When this query is executed it's expected to have template --template.cohort_days=0,1,3,7 is supplied to gaarf.

Please note that all values passed through CLI arguments are strings. But there's a special case - a value containing "," - it's converted to an array. It will create 4 columns (named installs_0_day, installs_1_day, etc).

Expressions and Macros

Note: currently expressions are supported only in NodeJS version.

Your queries can contain expressions. The syntax for expressions is ${expression}. They will be executed right after macros substitution. So macros can contain expressions inside. Both expressions and macros deal with query text before submitting it for execution. Inside expression block we can do anything that the MathJS library supports - see https://mathjs.org/docs/index.html, plus work with date and time. It's all sort of arithmetic operations, strings and dates manipulations.

One typical use-case - evaluate date/time expressions to get dynamic date conditions in queries. These are when you don't provide a specific date but evaluate it right in the query. For example, applying a condition for date range for last month, which can be expressed as a range from today minus 1 month to today (or yesterday):

WHERE start_date >= '${today()-period('P1M')}' AND end_date <= '${today()}'

will be evaluated to: WHERE start_date >= '2022-06-20 AND end_date <= '2022-07-20' if today is 2022 July 20th.

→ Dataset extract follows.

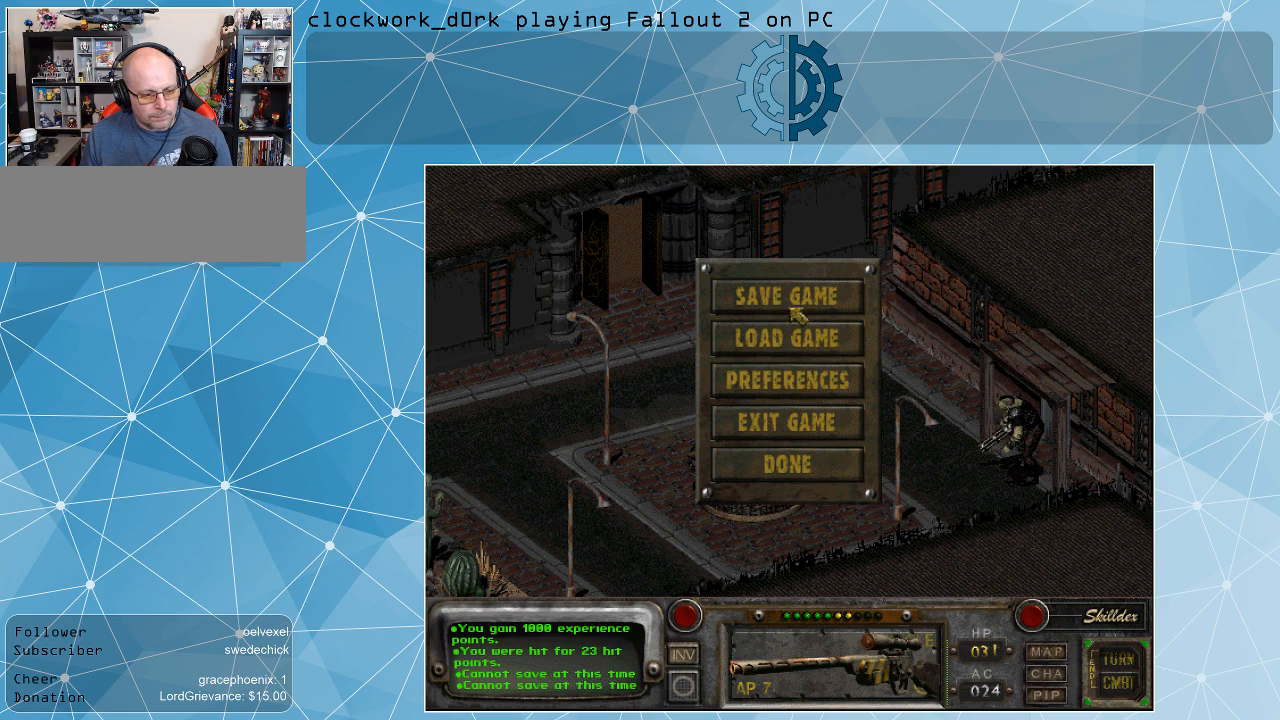
{"keys": [], "mouse": [], "events": []}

Also you can use expressions for making table names dynamic (in BQ scripts), e.g.

CREATE OR REPLACE TABLE `{bq_dataset}_bq.assetssnapshots_${format(yesterday(),'yyyyMMdd')}` AS

Supported functions:

  • datetime - factory function to create a DateTime object, by default in ISO format (datetime('2022-12-31T23:59:59')) or in a specified format in the second argument (datetime('12/31/2022 23:59','M/d/yyyy hh:mm'))
  • date - factory function to create a Date object, supported formats: date(2022,12,31), date('2022-12-31'), date('12/31/2022','M/d/yyyy')
  • duration - returns a Duration object for a string in ISO_8601 format (PnYnMnDTnHnMnS)
  • period - returns a Period object for a string in ISO_8601 format (PnYnMnD)
  • today - returns a Date object for today date
  • yesterday - returns a Date object for yesterday date
  • tomorrow - returns a Date object for tomorrow date
  • now - returns a DateTime object for current timestamp (date and time)
  • format - formats Date or DateTime using a provided format, e.g. ${format(date('2022-07-01'), 'yyyyMMdd')} returns '20220701'

Please note functions without arguments still should called with brackets (e.g. today())

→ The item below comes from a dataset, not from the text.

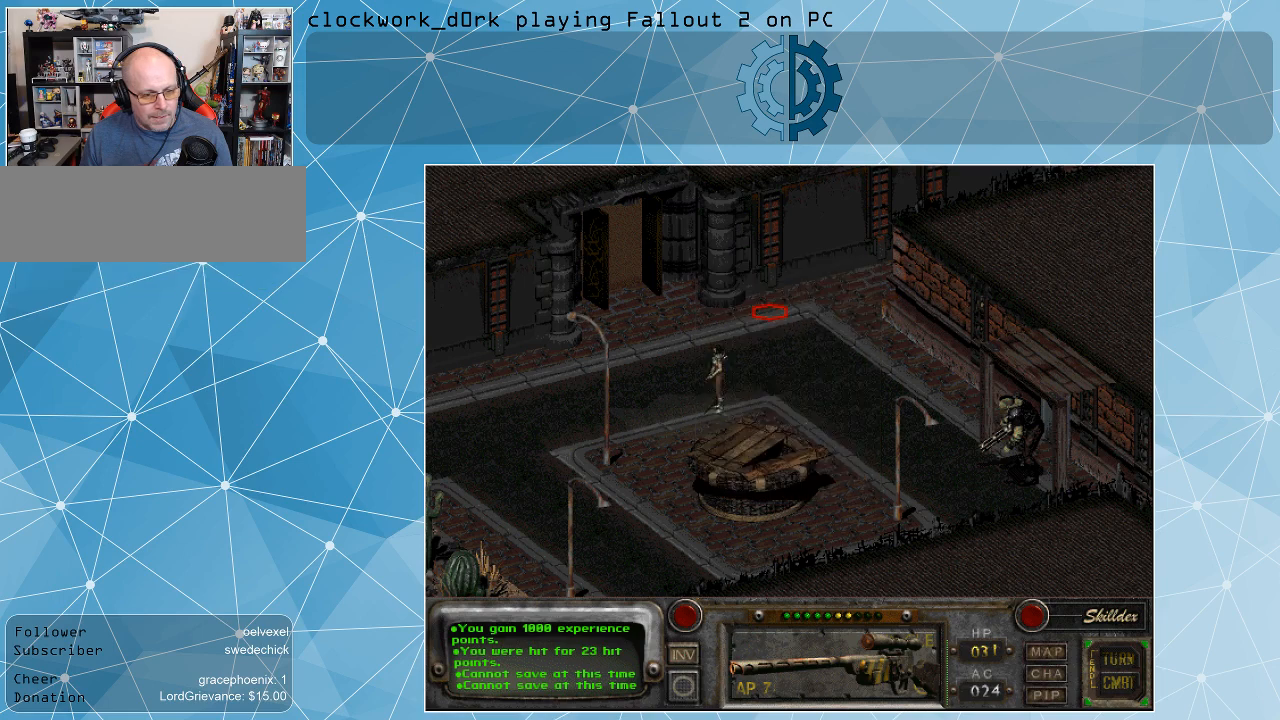
{"keys": [], "mouse": [], "events": []}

For dates and datetimes the following operations are supported:

  • add or subtract Date and Period, e.g. today()-period('P1D') - subtract 1 day from today (i.e. yesterday)
  • add or subtract DateTime and Duration, e.g. now()-duration('PT12H') - subtract 12 hours from the current datetime
  • for both Date and DateTime add or subtract a number meaning it's a number of days, e.g. today()-1
  • subtract two Dates to get a Period, e.g. tomorrow()-today() - subtract today from tomorrow and get 1 day, i.e. 'P1D'
  • subtract two DateTimes to get a Duration - similar to subtracting dates but get a duration, i.e. a period with time (e.g. PT10H for 10 hours)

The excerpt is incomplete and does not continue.